1. 2014 base salaries don’t include accrued longevity.
2. The 2015 base salary is the same as in 2014.
3. 2016 base salaries include some raises but no amounts for longevity. They are listed separately.
4. Longevity was paid in 2014, 2015, 2016, 2017.
5. The separate amount of longevity increased as the base salary increased. This is also contrary to the ordinances which state clearly that the amount of longevity which was to have been added in 2014 is static, “frozen”, permanent, not eligible for any increases as the salary increased.
Over the years, Brigantine taxpayers have paid millions of dollars to fund unjustified longevity payments. Now, at last, taxpayers can see that contractual changes made in the past few years are leading to the total elimination of this expensive, unnecessary burden on them. However, this avoidance of compliance noted here, which appears intentional, is a regression.

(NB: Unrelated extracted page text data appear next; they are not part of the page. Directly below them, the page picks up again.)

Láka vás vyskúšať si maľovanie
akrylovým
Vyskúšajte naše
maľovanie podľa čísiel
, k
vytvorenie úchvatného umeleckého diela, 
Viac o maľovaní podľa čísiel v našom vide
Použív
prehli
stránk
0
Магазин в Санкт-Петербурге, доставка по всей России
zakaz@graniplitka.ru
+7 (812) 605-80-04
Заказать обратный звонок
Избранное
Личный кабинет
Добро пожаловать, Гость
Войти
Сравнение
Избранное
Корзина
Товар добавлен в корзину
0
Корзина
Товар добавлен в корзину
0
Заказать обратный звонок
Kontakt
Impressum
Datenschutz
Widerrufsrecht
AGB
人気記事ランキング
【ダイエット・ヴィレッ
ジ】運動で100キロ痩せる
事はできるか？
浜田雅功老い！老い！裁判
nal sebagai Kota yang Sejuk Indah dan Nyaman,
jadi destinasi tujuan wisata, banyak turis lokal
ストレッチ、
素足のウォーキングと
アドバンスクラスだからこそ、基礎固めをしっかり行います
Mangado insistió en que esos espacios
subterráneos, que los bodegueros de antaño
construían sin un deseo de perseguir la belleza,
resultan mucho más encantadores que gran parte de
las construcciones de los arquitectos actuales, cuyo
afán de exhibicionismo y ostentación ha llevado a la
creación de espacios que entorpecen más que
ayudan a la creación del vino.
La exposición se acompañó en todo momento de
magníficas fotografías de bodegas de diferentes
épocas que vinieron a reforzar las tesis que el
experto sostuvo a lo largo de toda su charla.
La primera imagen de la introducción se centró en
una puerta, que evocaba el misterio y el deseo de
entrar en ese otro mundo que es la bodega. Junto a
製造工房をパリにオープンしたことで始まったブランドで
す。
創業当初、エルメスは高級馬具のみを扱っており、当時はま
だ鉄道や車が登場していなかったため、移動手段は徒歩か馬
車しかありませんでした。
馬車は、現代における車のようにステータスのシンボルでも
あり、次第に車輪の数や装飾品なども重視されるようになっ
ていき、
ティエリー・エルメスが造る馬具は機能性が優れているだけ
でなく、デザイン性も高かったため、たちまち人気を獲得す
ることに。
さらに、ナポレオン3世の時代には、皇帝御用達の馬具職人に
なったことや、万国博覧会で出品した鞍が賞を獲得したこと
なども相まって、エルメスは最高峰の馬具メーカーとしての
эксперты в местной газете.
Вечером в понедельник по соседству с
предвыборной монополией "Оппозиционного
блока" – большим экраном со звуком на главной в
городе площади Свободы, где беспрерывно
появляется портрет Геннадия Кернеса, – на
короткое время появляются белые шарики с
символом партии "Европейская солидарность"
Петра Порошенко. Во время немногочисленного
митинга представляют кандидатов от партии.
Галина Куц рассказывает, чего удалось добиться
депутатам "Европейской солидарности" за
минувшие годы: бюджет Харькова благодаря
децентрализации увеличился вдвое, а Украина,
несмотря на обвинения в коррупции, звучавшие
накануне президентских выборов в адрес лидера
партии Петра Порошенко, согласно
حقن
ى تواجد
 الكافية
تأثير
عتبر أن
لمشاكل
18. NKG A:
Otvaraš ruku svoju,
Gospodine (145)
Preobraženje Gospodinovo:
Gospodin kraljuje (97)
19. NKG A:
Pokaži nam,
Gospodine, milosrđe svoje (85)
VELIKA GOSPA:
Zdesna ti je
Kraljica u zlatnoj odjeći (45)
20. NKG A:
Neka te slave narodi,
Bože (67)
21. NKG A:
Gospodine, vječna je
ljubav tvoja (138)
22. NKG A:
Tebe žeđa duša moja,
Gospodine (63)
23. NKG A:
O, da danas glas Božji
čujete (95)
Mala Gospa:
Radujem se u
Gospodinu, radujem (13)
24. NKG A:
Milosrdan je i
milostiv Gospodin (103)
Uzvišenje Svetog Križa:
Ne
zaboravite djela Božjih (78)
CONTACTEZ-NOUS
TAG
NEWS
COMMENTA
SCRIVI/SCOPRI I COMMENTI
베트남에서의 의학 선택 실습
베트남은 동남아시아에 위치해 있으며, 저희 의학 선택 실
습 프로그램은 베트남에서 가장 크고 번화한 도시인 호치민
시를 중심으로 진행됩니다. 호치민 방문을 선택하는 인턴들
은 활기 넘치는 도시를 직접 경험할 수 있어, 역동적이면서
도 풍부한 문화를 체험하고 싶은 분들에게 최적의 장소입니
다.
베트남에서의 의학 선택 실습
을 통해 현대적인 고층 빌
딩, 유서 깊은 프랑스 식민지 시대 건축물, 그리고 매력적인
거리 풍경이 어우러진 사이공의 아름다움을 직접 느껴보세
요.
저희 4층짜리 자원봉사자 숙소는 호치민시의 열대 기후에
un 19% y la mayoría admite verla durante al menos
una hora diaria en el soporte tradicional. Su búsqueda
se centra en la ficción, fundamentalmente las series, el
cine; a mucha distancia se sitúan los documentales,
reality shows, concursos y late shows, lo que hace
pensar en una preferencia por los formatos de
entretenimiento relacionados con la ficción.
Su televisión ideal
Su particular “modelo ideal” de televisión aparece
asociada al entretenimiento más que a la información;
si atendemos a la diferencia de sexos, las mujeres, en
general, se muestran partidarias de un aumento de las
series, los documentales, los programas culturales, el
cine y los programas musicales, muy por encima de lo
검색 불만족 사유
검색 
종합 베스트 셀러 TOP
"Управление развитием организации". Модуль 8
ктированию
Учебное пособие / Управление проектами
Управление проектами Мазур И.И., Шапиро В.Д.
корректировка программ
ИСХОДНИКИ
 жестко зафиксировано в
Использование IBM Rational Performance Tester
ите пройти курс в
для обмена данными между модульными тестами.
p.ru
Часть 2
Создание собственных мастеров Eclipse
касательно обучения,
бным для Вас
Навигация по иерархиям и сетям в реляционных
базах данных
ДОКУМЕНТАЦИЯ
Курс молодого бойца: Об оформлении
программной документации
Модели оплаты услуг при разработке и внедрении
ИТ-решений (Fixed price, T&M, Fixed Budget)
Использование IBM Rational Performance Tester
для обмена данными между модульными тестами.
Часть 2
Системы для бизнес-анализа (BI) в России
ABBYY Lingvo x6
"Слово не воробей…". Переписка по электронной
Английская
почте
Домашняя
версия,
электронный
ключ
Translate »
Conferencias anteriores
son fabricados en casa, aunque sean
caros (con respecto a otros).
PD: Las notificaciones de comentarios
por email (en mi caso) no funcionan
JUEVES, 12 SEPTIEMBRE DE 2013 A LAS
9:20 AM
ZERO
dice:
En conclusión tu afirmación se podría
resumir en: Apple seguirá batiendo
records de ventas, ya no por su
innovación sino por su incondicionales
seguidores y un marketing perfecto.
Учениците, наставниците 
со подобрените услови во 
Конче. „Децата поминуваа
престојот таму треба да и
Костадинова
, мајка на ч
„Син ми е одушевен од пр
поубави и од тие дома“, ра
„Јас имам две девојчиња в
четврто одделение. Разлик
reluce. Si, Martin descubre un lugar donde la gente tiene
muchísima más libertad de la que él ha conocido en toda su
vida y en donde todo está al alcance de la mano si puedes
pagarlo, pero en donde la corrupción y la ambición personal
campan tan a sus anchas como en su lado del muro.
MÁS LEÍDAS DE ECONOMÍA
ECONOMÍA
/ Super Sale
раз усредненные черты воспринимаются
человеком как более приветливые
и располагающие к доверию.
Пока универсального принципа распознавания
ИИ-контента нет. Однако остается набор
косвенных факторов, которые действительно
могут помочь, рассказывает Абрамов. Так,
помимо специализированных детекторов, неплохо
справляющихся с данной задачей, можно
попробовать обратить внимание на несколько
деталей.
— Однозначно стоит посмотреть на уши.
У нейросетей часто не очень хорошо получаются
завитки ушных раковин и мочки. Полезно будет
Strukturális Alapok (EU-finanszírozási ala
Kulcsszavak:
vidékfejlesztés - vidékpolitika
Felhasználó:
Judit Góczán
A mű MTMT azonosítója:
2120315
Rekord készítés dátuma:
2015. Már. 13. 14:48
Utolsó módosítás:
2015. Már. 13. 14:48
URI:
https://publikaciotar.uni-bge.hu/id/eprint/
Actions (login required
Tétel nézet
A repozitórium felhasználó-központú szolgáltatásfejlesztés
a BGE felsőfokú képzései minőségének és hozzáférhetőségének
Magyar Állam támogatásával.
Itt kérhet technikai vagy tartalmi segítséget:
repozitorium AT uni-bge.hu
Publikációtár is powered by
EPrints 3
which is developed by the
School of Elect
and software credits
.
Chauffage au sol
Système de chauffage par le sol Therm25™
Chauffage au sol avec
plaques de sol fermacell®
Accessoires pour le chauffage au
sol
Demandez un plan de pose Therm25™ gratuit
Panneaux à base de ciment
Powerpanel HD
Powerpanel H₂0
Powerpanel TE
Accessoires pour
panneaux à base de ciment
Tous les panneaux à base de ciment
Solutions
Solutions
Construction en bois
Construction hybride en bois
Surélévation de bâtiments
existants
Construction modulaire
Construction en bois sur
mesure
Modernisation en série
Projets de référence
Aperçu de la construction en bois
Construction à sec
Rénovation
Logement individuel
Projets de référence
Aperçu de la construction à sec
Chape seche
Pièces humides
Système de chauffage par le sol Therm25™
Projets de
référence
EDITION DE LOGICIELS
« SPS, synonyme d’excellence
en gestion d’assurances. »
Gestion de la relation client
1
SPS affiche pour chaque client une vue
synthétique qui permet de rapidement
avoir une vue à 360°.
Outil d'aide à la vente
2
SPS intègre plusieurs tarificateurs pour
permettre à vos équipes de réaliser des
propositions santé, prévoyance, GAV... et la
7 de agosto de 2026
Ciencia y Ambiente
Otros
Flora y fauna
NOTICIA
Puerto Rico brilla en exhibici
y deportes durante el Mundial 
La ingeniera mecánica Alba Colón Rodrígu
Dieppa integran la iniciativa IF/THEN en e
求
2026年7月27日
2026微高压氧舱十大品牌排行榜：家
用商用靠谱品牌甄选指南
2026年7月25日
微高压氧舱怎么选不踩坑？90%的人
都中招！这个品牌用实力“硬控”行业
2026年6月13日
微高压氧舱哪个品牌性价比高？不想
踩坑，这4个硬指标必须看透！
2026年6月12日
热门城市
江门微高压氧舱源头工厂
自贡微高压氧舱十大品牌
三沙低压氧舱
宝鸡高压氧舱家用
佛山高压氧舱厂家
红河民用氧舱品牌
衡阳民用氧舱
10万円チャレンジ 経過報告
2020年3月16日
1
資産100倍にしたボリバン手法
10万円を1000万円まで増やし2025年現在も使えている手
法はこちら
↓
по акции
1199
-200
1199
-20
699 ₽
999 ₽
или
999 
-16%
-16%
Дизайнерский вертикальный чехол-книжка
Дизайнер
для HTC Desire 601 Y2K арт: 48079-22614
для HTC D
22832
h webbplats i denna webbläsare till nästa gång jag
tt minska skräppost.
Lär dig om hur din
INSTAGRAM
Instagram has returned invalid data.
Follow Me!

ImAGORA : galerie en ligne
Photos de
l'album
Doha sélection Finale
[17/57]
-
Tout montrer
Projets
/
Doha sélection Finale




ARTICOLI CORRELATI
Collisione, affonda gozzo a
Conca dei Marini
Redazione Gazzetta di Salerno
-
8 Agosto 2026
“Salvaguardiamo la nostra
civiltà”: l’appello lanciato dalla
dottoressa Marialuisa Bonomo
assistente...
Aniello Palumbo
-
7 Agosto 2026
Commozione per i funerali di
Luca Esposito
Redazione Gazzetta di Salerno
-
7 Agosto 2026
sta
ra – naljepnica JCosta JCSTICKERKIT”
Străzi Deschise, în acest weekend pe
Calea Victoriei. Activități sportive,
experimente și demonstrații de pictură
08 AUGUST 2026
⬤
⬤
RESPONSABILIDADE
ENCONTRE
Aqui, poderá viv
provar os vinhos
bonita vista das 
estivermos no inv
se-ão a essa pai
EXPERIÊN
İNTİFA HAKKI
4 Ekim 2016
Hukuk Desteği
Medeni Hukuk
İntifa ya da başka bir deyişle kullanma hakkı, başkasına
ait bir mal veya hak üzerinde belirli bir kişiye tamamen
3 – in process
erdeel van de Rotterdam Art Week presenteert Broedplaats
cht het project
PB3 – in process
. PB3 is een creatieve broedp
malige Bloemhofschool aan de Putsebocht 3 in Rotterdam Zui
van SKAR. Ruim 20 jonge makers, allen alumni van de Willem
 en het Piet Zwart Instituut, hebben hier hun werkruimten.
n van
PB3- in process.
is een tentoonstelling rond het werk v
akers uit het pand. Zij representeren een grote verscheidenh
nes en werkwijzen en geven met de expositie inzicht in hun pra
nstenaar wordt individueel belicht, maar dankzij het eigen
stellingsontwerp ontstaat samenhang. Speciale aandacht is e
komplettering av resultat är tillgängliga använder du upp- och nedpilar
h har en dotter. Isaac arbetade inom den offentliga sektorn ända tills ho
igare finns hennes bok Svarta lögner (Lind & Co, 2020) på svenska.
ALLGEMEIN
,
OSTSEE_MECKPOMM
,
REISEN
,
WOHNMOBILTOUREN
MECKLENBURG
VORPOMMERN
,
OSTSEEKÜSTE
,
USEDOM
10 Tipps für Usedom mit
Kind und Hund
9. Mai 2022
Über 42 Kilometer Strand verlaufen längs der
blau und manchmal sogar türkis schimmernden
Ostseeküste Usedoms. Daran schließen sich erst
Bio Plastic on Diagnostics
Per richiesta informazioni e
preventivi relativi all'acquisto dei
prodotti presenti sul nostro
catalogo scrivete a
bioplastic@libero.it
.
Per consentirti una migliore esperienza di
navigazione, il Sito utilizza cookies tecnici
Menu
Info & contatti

The language of these ordinances is clear. There is no basis for misinterpretations and violations. All municipal employees and the public need to know that their municipal administration obeys its own ordinances and will adjust salaries when these ordinances have been disregarded. It’s your duty and responsibility as manager to ensure that compliance with the law is taking place, in this case beginning finally in 2018. And, of course, City Council also is accountable. Please distribute this letter to each Councilmember.
Thank you for your attention to this matter.